BPI, interestingly, never elaborated nor explained its belatedly claimed inadvertence in failing
to submit a corporate secretary’s certificate directly authorizing its representatives to file the
complaint; it particularly failed to specify the circumstances that led to the claimed
inadvertence. Under the given facts, we cannot but conclude that, rather than an
inadvertence, there was an initial unwavering stance that the submission of a specific
authority from the board was not necessary. In blunter terms, the omission of the required
board resolution in the complaint was neither an excusable deficiency nor an omission that
occurred through inadvertence. In the usual course in the handling of a case, the failure was
a mistake of counsel that BPI never cared to admit but which nevertheless bound it as a
client. From this perspective, BPI’s case is different from Shipside so that the ruling in this
cited case cannot apply.
Under the circumstances, what applies to the present case is the second paragraph of
Section 5, Rule 7 of the Rules of Court which states:

Failure to comply with the foregoing requirements shall not be curable by mere amendment
of the complaint or other initiatory pleading but shall be cause for the dismissal of the case
without prejudice, unless otherwise provided, upon motion and after hearing.

We thus hold that the dismissal of the case is the appropriate ruling from this Court, without
prejudice to its refiling as the Rules allow.
1avv phi 1

We end this Decision by quoting our parting words in Melo v. Court of Appeals:56

We are not unmindful of the adverse consequence to private respondent of a dismissal of

her complaint, nor of the time, effort, and money spent litigating up to this Court solely on a
so-called technical ground. Nonetheless, we hold that compliance with the certification
requirement on non-forum shopping should not be made subject to a party’s afterthought,
lest the policy of the law be undermined.

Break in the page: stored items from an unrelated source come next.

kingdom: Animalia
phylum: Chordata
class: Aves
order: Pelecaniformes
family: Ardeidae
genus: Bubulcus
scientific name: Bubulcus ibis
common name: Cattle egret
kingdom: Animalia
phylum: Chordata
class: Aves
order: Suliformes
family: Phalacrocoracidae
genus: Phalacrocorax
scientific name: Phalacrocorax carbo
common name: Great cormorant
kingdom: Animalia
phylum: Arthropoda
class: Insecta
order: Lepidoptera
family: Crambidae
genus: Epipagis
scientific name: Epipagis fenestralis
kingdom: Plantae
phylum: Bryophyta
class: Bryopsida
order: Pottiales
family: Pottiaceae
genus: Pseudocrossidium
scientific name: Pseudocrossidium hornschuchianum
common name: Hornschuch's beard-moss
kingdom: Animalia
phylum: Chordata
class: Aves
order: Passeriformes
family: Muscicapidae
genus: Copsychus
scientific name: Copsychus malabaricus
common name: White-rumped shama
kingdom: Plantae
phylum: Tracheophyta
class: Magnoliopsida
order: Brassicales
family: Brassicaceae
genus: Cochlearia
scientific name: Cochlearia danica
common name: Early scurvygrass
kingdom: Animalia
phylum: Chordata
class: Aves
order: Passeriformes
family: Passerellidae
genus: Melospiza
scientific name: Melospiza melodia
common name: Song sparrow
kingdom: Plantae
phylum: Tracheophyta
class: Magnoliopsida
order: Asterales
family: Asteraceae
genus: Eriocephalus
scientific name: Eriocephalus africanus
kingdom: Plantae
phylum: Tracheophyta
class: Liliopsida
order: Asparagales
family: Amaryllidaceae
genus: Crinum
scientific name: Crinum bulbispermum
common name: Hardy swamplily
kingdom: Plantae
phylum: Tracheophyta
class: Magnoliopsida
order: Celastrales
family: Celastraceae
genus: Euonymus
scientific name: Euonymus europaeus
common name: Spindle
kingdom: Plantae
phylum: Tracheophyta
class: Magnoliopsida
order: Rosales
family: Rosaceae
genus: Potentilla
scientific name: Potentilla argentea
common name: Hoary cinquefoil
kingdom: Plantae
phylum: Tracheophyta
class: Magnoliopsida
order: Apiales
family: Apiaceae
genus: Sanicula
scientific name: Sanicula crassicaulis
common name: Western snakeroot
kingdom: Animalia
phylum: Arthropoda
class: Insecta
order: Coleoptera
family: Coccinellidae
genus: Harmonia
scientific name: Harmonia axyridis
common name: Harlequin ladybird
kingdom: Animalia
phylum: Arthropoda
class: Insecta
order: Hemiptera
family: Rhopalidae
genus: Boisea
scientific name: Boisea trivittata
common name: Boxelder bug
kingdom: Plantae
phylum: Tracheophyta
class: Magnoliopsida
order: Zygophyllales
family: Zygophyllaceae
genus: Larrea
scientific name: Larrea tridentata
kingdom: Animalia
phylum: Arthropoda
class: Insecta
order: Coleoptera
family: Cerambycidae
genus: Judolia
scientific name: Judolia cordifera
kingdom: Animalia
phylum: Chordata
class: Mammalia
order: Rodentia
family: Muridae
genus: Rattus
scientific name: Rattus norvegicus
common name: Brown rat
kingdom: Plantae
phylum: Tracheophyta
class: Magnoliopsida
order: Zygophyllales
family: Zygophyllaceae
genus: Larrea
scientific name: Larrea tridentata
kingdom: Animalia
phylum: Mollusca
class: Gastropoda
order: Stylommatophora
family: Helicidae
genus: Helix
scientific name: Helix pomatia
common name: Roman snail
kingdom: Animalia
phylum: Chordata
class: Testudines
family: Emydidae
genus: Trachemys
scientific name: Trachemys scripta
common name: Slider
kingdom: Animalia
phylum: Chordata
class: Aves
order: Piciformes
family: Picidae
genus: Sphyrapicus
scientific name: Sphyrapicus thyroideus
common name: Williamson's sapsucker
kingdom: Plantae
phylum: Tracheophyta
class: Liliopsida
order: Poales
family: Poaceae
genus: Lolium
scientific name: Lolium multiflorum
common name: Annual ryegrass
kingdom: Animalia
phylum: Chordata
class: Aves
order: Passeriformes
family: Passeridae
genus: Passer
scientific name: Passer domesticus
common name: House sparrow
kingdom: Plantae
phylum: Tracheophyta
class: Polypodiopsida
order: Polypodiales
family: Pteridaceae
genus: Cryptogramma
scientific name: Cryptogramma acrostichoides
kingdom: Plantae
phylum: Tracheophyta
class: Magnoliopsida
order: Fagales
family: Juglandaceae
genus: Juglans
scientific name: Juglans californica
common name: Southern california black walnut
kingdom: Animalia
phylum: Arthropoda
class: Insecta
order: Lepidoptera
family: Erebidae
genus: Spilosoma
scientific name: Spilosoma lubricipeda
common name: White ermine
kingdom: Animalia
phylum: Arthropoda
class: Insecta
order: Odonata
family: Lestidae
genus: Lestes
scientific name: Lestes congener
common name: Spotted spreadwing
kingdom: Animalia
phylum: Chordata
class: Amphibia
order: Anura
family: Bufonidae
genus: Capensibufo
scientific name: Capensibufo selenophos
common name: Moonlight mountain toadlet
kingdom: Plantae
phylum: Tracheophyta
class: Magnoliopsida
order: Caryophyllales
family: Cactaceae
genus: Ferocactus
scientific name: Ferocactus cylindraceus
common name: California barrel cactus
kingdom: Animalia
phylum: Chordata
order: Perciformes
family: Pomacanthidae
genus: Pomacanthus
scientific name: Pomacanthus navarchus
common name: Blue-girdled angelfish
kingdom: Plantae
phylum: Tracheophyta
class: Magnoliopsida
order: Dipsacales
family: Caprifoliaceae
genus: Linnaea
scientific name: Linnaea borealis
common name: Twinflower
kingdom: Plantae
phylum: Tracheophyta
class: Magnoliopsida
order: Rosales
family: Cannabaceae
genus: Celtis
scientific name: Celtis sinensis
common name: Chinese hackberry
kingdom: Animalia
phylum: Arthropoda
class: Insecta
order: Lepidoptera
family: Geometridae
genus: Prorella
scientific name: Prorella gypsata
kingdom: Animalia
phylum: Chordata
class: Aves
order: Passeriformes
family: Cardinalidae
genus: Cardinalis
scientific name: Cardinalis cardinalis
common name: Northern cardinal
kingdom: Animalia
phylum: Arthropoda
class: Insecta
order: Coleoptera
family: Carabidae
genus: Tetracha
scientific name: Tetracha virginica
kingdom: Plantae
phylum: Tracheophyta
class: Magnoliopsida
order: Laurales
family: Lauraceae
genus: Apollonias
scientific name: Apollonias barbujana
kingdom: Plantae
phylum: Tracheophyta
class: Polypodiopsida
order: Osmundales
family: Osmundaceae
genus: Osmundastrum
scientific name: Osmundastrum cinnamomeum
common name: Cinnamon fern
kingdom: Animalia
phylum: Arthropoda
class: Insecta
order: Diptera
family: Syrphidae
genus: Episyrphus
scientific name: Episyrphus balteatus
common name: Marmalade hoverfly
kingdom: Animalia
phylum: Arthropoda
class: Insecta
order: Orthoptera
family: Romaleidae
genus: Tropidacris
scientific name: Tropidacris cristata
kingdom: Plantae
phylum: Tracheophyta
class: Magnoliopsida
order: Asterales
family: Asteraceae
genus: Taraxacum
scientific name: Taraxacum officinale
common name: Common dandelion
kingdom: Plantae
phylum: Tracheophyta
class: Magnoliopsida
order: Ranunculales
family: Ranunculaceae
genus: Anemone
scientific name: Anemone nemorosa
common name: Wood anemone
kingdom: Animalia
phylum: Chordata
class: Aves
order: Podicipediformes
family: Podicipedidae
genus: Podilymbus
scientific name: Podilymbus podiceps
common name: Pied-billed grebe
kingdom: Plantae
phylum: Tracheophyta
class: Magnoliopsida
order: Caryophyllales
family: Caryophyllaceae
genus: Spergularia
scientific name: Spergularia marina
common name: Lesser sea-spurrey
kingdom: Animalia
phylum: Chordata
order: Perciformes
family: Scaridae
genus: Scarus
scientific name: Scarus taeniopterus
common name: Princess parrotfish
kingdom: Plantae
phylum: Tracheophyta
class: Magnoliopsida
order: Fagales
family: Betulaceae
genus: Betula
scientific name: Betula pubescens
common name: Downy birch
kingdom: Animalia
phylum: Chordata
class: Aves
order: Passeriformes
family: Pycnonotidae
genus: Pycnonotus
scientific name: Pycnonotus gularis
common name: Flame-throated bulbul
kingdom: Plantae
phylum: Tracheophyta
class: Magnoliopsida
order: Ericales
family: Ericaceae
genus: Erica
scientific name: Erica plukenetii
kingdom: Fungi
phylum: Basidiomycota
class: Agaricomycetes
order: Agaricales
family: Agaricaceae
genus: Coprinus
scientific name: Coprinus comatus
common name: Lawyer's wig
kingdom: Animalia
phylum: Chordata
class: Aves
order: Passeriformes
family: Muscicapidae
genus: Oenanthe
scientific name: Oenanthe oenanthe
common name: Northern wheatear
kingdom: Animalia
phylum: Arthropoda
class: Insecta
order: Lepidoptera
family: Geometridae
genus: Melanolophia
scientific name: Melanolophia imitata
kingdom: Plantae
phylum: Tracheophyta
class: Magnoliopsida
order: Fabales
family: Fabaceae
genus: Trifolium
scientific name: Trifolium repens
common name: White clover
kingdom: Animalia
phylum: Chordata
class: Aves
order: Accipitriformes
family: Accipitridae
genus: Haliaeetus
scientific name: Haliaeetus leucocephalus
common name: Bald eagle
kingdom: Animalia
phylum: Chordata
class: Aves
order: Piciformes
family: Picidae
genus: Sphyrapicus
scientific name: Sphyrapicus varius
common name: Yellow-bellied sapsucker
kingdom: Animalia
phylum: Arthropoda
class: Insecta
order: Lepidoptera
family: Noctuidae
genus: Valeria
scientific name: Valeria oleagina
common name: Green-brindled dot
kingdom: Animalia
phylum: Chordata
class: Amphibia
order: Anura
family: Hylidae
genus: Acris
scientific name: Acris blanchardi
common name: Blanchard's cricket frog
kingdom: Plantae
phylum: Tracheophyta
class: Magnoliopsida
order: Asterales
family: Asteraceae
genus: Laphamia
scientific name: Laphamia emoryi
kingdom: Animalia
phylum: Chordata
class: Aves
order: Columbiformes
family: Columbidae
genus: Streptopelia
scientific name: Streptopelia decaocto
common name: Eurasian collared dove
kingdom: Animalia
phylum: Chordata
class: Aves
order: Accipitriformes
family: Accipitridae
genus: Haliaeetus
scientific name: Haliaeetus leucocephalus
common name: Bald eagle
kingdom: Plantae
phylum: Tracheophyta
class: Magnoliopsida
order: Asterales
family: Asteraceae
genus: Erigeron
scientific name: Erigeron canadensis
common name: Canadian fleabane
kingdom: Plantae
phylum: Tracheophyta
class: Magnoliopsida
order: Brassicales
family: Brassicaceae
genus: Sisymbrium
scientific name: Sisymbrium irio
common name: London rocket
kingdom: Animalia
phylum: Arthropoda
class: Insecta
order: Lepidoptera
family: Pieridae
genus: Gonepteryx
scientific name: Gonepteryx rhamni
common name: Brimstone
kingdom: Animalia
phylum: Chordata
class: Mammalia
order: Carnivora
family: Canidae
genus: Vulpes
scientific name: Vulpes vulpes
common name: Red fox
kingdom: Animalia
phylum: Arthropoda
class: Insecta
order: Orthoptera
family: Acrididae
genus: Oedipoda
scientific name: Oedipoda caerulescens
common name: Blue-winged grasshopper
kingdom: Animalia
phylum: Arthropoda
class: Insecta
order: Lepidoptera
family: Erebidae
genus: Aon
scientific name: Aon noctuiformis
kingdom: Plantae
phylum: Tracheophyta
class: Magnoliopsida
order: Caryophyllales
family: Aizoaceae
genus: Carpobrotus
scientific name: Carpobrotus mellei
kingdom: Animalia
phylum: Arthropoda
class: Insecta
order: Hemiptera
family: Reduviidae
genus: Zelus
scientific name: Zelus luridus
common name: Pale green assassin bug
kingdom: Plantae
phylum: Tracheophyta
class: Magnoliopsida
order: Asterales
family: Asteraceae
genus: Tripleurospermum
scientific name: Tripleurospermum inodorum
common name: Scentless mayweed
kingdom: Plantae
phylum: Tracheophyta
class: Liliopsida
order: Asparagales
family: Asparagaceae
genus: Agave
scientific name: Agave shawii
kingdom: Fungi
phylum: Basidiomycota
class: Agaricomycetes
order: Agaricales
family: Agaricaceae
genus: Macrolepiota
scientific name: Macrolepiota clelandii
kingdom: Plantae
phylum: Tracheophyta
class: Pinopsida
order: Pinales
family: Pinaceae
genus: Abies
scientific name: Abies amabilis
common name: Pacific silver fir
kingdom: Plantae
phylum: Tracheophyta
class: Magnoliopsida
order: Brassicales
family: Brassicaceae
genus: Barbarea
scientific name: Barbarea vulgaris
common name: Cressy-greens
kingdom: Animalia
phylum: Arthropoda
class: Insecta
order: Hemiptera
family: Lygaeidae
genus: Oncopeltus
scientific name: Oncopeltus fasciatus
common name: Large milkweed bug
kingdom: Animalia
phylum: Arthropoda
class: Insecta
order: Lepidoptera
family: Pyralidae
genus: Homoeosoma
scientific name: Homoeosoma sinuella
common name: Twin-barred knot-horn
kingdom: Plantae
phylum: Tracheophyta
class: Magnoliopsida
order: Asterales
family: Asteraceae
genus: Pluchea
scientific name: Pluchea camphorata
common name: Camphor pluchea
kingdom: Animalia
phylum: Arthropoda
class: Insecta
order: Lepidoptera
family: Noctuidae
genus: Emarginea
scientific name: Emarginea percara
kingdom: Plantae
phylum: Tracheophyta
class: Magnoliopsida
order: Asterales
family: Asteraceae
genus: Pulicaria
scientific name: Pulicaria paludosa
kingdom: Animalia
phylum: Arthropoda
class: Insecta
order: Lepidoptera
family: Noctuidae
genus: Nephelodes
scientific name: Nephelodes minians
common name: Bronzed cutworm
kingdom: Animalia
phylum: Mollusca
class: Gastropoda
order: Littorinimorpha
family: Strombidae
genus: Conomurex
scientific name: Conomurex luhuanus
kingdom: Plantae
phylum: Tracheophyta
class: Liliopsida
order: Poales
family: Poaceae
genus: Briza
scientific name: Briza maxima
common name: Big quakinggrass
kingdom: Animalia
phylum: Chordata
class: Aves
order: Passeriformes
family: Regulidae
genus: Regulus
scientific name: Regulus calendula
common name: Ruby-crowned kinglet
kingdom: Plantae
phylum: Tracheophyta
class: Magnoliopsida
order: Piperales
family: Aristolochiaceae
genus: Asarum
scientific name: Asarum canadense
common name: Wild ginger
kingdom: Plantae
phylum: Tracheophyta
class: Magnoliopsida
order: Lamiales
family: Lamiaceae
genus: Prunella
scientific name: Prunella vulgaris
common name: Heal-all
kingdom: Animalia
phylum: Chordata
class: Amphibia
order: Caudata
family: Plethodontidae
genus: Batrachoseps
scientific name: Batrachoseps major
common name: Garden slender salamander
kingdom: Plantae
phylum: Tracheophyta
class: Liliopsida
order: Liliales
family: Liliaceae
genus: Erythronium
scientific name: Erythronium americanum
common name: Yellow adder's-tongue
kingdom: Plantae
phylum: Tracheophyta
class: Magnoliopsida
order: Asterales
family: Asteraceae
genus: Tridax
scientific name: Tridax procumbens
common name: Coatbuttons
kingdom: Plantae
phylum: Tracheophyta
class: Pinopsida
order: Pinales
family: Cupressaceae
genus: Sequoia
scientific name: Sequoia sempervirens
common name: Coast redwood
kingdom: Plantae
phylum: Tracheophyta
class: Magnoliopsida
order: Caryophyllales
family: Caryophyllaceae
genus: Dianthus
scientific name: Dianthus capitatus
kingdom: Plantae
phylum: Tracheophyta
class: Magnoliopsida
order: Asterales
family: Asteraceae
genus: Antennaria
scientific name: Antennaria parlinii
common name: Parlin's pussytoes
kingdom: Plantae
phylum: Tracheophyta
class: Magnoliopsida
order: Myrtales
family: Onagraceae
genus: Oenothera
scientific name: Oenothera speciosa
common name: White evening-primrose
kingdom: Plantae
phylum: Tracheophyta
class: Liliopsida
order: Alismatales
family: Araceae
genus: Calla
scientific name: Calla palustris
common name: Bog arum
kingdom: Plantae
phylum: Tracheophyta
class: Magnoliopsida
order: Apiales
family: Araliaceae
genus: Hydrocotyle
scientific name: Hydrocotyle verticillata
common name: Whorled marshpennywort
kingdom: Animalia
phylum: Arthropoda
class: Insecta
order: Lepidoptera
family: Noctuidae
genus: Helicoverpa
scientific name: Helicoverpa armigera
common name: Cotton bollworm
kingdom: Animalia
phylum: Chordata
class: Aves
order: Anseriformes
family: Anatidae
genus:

WHEREFORE, we DENY the petitioner’s petition for review on certiorari, and AFFIRM the
decision dated November 2, 2004 of the Court of Appeals, in Bank of the Philippine Islands
v. Hon. Romeo Barza, et al. (CA-G.R. SP No. 75350), and the subsequent resolution dated
May 25, 200557 denying BPI’s Motion for Reconsideration. The complaint filed against the
respondents is DISMISSED without prejudice. Costs against the petitioner.